Po pierwszej wizycie u Rogala i masarkastycznym programie w moim ARL'u na 174KM (seria 167km i 348Nm) bylem zalamany. Rogal powiedział mi ze silnik jest kompletnie antytuningowy i wtryski leżą, wogóle są słabe itd. Dodam ze rok wcześniej przy przyprowadzeniu auta do PL Rogal robil mi diagnostyke silnika i korekcja byla idealna, w trzech miejscach 0 a w jednym -0.02!
Zalalem STP do czyszczenia wtrysków diesla 3krotnie! Z autem nic sie nie stalo, pracuje tak samo, nic nie zaobserwowałem.

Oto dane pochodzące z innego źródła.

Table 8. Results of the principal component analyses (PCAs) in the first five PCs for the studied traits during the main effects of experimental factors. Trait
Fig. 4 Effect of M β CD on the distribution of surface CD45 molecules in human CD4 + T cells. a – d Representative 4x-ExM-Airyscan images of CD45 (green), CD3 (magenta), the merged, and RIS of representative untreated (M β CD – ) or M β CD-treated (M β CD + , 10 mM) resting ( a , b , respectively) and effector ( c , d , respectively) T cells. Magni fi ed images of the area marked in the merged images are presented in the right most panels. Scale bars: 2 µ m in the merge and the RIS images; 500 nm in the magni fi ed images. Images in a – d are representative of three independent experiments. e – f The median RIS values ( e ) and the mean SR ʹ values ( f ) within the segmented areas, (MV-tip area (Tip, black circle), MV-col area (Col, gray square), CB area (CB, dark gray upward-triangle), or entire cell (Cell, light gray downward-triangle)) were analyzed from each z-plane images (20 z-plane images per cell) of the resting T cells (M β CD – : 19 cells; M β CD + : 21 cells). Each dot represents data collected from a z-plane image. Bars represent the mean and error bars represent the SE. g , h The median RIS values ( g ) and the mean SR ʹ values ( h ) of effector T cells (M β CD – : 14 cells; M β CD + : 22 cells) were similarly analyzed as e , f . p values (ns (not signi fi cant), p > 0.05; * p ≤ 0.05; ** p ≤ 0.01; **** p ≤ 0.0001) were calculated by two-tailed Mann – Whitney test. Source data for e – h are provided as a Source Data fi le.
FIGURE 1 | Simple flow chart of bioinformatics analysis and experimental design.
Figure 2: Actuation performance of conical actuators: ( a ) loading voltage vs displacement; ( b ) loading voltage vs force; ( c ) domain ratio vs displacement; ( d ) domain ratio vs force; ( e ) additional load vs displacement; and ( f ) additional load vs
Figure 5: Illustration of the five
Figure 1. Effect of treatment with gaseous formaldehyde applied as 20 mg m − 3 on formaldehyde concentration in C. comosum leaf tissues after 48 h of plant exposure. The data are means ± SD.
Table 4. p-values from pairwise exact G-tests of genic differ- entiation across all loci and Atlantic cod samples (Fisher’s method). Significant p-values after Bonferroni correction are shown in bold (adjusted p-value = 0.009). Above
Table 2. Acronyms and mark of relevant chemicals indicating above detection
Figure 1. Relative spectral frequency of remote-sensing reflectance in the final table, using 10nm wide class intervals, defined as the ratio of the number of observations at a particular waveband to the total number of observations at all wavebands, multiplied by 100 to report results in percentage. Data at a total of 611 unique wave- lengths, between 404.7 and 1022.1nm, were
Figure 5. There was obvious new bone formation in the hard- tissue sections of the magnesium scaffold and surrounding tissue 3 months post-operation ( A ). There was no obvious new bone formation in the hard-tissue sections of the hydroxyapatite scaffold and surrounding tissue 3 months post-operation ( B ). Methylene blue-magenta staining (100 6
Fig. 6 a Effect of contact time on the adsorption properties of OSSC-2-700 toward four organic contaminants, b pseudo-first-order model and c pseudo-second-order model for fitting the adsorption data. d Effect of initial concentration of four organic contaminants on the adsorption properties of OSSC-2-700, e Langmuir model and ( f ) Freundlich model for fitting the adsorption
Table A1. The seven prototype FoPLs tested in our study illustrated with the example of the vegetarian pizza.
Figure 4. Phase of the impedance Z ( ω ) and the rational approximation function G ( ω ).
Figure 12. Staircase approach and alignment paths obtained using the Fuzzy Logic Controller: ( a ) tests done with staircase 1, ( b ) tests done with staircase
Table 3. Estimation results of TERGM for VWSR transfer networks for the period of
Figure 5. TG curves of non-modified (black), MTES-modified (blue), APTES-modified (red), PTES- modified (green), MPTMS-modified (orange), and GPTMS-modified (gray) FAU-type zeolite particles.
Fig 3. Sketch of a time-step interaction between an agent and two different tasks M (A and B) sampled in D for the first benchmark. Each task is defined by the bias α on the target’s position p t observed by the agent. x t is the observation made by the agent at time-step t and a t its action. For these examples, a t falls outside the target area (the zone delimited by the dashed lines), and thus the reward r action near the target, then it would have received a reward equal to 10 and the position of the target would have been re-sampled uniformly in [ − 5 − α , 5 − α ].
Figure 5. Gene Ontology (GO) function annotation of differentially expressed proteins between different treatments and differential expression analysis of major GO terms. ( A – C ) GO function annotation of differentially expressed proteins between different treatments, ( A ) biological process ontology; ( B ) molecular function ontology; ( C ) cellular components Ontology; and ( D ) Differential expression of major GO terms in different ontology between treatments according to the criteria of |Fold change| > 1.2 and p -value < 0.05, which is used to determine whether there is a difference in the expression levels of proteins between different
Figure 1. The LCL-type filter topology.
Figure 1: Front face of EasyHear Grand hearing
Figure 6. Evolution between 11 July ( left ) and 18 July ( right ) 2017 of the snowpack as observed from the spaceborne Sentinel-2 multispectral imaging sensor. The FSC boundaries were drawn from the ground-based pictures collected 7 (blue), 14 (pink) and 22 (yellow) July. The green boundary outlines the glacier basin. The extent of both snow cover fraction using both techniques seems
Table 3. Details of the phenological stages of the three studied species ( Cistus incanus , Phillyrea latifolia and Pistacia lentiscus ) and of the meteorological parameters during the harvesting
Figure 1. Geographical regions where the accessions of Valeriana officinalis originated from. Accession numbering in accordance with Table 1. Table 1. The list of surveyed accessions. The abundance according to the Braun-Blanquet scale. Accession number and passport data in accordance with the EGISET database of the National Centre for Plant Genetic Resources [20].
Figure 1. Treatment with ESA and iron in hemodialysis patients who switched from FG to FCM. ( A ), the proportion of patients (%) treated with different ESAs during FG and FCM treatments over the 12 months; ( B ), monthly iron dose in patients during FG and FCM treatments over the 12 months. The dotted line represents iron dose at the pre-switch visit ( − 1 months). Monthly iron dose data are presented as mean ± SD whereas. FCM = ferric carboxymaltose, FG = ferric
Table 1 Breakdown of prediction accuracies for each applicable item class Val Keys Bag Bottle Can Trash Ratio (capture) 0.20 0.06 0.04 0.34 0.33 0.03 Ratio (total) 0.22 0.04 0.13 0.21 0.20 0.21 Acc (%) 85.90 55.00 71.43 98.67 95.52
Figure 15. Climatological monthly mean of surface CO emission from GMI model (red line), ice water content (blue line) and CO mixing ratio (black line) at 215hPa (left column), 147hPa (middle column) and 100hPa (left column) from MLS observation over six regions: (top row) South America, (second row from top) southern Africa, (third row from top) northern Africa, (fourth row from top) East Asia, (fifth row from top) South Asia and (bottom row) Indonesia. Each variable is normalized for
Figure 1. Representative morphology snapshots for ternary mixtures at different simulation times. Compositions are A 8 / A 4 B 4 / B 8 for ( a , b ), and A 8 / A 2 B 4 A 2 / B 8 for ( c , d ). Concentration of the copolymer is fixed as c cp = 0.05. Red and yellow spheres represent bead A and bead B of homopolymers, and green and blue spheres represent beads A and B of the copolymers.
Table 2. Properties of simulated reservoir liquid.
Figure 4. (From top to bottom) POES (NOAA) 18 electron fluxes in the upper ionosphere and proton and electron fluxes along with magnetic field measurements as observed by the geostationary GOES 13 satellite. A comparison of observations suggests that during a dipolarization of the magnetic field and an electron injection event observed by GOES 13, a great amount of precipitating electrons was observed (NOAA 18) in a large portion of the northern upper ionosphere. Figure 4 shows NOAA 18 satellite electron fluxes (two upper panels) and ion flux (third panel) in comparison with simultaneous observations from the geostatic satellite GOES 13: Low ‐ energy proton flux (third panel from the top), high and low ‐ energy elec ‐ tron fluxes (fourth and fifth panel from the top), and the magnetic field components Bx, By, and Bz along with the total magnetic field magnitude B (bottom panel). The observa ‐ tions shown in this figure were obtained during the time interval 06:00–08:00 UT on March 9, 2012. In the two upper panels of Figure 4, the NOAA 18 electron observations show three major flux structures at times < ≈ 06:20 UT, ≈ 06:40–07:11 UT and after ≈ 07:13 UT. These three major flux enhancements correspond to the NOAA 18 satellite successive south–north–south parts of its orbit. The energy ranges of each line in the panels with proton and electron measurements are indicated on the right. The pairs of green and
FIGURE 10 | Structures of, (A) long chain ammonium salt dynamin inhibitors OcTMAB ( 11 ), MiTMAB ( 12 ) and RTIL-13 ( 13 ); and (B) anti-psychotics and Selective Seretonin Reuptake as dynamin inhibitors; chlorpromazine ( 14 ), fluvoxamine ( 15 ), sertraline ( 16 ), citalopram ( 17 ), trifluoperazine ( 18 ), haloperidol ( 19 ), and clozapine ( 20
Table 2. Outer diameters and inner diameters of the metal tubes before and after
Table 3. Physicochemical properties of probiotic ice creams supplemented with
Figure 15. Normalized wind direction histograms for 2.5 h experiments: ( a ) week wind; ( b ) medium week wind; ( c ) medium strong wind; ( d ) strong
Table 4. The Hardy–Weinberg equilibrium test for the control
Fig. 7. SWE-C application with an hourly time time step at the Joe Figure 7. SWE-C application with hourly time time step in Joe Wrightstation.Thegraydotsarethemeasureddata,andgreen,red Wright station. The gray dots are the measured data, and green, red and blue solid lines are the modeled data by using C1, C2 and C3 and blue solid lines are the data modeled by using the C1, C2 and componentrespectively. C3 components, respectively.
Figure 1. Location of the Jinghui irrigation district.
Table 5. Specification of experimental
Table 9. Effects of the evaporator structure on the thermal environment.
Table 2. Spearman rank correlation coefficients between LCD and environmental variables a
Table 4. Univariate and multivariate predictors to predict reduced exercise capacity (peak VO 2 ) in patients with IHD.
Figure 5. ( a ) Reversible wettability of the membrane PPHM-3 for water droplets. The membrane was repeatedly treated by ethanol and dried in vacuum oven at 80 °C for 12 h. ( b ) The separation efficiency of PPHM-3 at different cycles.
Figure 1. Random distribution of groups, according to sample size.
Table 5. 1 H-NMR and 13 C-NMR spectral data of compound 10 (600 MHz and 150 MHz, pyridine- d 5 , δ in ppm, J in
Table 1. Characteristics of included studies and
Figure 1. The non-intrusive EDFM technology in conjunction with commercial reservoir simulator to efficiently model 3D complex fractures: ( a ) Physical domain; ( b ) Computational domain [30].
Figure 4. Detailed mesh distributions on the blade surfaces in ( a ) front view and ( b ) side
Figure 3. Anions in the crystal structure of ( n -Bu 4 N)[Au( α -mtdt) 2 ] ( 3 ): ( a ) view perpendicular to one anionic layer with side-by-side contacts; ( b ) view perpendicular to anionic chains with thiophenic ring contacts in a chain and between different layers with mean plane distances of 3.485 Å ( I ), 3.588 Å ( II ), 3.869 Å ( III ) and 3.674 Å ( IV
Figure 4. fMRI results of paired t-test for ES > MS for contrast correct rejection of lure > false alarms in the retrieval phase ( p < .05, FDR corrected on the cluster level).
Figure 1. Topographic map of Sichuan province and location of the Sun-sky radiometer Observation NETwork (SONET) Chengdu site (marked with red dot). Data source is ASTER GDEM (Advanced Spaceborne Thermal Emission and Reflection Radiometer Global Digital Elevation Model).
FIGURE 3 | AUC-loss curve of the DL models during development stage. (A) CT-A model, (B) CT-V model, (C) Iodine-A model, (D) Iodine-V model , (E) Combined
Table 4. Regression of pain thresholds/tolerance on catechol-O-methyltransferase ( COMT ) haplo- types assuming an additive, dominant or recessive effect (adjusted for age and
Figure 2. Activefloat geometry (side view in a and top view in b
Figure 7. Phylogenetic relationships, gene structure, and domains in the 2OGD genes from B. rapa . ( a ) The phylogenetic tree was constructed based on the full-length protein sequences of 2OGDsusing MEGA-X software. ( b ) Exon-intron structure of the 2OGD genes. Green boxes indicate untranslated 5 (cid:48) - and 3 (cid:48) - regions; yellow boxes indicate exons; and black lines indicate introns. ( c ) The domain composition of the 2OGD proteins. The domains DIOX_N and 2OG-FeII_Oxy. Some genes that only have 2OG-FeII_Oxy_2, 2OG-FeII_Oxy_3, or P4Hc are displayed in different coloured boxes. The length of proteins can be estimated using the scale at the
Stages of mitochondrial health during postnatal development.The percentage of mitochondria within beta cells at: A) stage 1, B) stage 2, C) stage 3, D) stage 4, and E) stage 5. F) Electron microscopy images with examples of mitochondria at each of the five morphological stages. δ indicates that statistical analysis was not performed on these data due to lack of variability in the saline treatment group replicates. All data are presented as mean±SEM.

Przy kolejnej wizycie u Witka poczatkowo uslyszalem ze nic sie nie da z tym motorem zrobic, gdyz tak ma i sa takie pompki, ale cóż zaryzykowaliśmy. Okazało sie ze wszystko jest ok!! W tym momencie mam 192km i 402Nm autko jeździ! Korekcja z wszystkich 4 pompek (sprzed zalania STP) z wartosci ok -0.67 wróciła już na -0.21 a jak jest teraz nie sprawdzałem
Dadam że jeżdze na paliwie z orlenu, tankuje na wlasnej mini stacji (gdyż bierzemy paliwo hurtowo bezpośrednio z Orlenu wiec nie ma mowy o jakichkolwiek dolewkach...) wniosek nasuwa sie tak, ze mamy paliwo jakie mamy i tyle...
Ja uważam że można zala STP ale z głową, co ok 10tkm tak aby przeczyścic układ wtryskowy.